Ach nicht? Da war'n eigentlich alle da. Wirklich alle. Da hätten
Sie sein sollen. Ich kann noch nicht mal klar sehen, grad' stehen,
von den Cocktails, Sie wissen..." ... "Die Dings? Ja klar, freilich
war die schon auch da. Die hab ich gesprochen. Die war furchtbar
nett. Verschwand dann jedoch mit nem andrem im Bett." ... "Der
Dings? Dieser Typ? Ja freilich der auch. Der mit seiner Glatze und
diesem Bierbauch?

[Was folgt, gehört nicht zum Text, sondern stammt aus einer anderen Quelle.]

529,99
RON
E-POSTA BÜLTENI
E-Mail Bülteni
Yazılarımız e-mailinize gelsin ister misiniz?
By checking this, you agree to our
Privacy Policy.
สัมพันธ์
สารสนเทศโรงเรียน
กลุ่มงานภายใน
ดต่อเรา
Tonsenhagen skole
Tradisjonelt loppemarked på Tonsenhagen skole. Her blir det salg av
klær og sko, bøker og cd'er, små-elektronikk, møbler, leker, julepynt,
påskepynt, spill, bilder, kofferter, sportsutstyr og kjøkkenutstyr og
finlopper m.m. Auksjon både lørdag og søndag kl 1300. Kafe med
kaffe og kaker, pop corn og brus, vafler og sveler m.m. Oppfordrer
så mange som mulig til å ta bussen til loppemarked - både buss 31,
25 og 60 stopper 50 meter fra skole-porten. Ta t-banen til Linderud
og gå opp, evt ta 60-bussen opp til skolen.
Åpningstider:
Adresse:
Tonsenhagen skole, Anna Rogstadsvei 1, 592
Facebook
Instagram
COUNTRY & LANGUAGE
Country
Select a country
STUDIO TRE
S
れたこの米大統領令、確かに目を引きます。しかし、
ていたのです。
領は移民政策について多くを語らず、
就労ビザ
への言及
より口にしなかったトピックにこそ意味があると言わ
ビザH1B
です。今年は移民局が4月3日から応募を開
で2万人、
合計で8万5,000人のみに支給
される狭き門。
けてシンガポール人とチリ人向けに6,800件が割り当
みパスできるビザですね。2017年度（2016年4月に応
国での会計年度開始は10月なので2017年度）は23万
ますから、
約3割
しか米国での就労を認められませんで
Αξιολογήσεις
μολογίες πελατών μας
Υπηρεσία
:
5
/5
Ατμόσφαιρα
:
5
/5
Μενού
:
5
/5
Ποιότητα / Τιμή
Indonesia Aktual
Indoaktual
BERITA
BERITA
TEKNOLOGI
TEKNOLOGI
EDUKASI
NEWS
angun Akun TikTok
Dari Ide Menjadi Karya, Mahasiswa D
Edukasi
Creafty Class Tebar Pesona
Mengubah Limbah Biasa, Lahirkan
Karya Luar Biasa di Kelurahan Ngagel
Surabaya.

Ein Ekel, ganz gräßlich, und riecht aus dem Mund.
Wie DER nur zum Star wurde - ich seh' keinen Grund!" ... Gag:
Beim Dritten fällt die Palme um.
Licht, Schatten, Sterne & Cocktails: Uns schwirrt der Kopf.
Hier in der Hitze auf der Terasse an der Croissette. Das Croissant
völlig aufgeweicht im Kaffee sans crème. Aber wir alten
Cannes-Hasen wissen: Morgen ist es wieder frisch. Und kross. Und
der café wieder au lait. Und Cannes wird Cannes sein. Unerkannt
- werden wir sitzen. Hier. Und schreiben. Das Gleiche.
Immerdar.
REWIND...
* Welchselbiger Untertitel von so überwältigender Schönheit
und Herrlichkeit ist, dass eine engere Bindung an den Inhalt des
Textes von ihm zu verlangen des Guten zu viel wäre.